==== Extracted material ====

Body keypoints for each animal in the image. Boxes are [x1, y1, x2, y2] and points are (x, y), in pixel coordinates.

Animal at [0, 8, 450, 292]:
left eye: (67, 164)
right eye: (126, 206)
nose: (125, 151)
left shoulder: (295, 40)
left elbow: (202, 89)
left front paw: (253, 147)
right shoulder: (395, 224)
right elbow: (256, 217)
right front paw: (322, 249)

====

Write out the lines from the one containing "left eye: (67, 164)" through the last line of the records above. Include both of those lines and nothing else.

left eye: (67, 164)
right eye: (126, 206)
nose: (125, 151)
left shoulder: (295, 40)
left elbow: (202, 89)
left front paw: (253, 147)
right shoulder: (395, 224)
right elbow: (256, 217)
right front paw: (322, 249)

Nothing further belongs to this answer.